───── Data to use ─────

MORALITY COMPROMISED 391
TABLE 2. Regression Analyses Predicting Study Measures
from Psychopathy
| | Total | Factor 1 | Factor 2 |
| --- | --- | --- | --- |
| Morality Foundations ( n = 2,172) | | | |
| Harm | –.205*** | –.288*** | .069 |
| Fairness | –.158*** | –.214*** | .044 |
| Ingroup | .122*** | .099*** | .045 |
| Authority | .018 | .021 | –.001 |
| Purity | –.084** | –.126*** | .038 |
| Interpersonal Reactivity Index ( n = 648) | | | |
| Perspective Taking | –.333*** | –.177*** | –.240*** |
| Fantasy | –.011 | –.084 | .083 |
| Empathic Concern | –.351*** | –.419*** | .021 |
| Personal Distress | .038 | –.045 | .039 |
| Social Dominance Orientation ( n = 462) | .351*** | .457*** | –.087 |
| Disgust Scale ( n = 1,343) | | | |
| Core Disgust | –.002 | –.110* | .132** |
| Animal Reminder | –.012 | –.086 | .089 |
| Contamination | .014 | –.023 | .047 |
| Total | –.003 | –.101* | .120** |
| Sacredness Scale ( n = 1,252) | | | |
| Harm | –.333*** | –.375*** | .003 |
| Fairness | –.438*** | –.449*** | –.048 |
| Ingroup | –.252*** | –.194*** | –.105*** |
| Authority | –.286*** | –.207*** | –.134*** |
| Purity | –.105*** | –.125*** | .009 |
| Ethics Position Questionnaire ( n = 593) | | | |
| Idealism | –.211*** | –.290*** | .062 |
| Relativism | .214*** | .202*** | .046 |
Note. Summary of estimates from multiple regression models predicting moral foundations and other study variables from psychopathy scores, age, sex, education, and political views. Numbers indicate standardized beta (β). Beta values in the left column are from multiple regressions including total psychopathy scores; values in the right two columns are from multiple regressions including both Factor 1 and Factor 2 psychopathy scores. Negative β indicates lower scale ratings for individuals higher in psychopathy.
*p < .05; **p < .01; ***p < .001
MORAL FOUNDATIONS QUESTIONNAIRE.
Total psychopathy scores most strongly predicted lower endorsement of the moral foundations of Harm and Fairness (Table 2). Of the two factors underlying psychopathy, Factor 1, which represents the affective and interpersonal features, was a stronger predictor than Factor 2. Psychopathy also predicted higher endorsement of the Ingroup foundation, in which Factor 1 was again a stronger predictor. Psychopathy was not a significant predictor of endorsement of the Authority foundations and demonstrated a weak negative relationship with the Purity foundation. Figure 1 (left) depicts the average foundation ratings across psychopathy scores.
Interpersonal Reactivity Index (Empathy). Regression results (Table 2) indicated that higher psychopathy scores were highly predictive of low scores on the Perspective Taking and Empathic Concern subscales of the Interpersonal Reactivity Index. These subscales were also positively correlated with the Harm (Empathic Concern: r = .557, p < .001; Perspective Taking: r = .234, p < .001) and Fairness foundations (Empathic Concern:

─────

• What this task involves: From the first line to the last, return the data exactly.

• Reply:
MORALITY COMPROMISED 391
TABLE 2. Regression Analyses Predicting Study Measures
from Psychopathy
| | Total | Factor 1 | Factor 2 |
| --- | --- | --- | --- |
| Morality Foundations ( n = 2,172) | | | |
| Harm | –.205*** | –.288*** | .069 |
| Fairness | –.158*** | –.214*** | .044 |
| Ingroup | .122*** | .099*** | .045 |
| Authority | .018 | .021 | –.001 |
| Purity | –.084** | –.126*** | .038 |
| Interpersonal Reactivity Index ( n = 648) | | | |
| Perspective Taking | –.333*** | –.177*** | –.240*** |
| Fantasy | –.011 | –.084 | .083 |
| Empathic Concern | –.351*** | –.419*** | .021 |
| Personal Distress | .038 | –.045 | .039 |
| Social Dominance Orientation ( n = 462) | .351*** | .457*** | –.087 |
| Disgust Scale ( n = 1,343) | | | |
| Core Disgust | –.002 | –.110* | .132** |
| Animal Reminder | –.012 | –.086 | .089 |
| Contamination | .014 | –.023 | .047 |
| Total | –.003 | –.101* | .120** |
| Sacredness Scale ( n = 1,252) | | | |
| Harm | –.333*** | –.375*** | .003 |
| Fairness | –.438*** | –.449*** | –.048 |
| Ingroup | –.252*** | –.194*** | –.105*** |
| Authority | –.286*** | –.207*** | –.134*** |
| Purity | –.105*** | –.125*** | .009 |
| Ethics Position Questionnaire ( n = 593) | | | |
| Idealism | –.211*** | –.290*** | .062 |
| Relativism | .214*** | .202*** | .046 |
Note. Summary of estimates from multiple regression models predicting moral foundations and other study variables from psychopathy scores, age, sex, education, and political views. Numbers indicate standardized beta (β). Beta values in the left column are from multiple regressions including total psychopathy scores; values in the right two columns are from multiple regressions including both Factor 1 and Factor 2 psychopathy scores. Negative β indicates lower scale ratings for individuals higher in psychopathy.
*p < .05; **p < .01; ***p < .001
MORAL FOUNDATIONS QUESTIONNAIRE.
Total psychopathy scores most strongly predicted lower endorsement of the moral foundations of Harm and Fairness (Table 2). Of the two factors underlying psychopathy, Factor 1, which represents the affective and interpersonal features, was a stronger predictor than Factor 2. Psychopathy also predicted higher endorsement of the Ingroup foundation, in which Factor 1 was again a stronger predictor. Psychopathy was not a significant predictor of endorsement of the Authority foundations and demonstrated a weak negative relationship with the Purity foundation. Figure 1 (left) depicts the average foundation ratings across psychopathy scores.
Interpersonal Reactivity Index (Empathy). Regression results (Table 2) indicated that higher psychopathy scores were highly predictive of low scores on the Perspective Taking and Empathic Concern subscales of the Interpersonal Reactivity Index. These subscales were also positively correlated with the Harm (Empathic Concern: r = .557, p < .001; Perspective Taking: r = .234, p < .001) and Fairness foundations (Empathic Concern:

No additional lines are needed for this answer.